Unlike renters in market-rate apartments, those rent-stabilized apartment renters are in the unique position of rent-controlled apartment tenant’s rights, which include indefinite lease renewals and succession rights. For renters in market-rate units, bailing on a neighborhood if it means an easier commute is a logical solution, especially if you can get a comparable apartment in an equally great neighborhood with better transportation. For renters in rent-stabilized apartments though, buying out now means surrendering their rights while the market is down, which yields a lower buyout price.
For these reasons, the best time for tenants in rent-stabilized apartments to accept buyouts from their landlords is actually when the L train is close to reopening and prices are back at pre-shutdown levels.
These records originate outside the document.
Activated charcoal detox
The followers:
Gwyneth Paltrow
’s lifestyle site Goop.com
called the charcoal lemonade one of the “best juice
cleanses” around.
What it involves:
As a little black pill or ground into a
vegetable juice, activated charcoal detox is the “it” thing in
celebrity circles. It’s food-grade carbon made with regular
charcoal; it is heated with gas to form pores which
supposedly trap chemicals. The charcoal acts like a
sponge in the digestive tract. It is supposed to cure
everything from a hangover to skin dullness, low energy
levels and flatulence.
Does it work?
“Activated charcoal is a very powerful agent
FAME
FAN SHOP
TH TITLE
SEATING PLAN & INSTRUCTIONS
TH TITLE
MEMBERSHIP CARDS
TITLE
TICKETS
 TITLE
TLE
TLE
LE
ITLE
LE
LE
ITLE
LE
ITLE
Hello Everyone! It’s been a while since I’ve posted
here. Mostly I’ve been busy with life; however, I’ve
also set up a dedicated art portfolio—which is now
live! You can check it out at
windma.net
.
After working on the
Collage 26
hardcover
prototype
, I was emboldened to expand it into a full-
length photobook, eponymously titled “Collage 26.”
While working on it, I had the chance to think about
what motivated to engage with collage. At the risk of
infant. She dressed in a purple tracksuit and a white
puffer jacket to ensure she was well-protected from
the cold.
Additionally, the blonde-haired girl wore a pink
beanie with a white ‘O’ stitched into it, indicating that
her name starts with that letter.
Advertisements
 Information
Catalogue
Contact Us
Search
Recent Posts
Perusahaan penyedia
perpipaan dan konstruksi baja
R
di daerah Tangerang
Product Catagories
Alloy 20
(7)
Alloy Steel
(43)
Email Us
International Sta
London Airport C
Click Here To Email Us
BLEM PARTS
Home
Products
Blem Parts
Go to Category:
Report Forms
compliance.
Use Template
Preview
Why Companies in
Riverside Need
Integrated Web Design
Instead of skipping town, I’d encourage tenants in rent-stabilized apartments in Williamsburg not to panic, and to accept a buyout when the time is right for them.
It’s important to remember that the shutdown, like the state of the real estate market in general, is temporary. To tenants in rent-stabilized apartments, I would say yes, a longer commute for 15 months will be tough. But it will pass, and ultimately the rewards outweigh the negatives.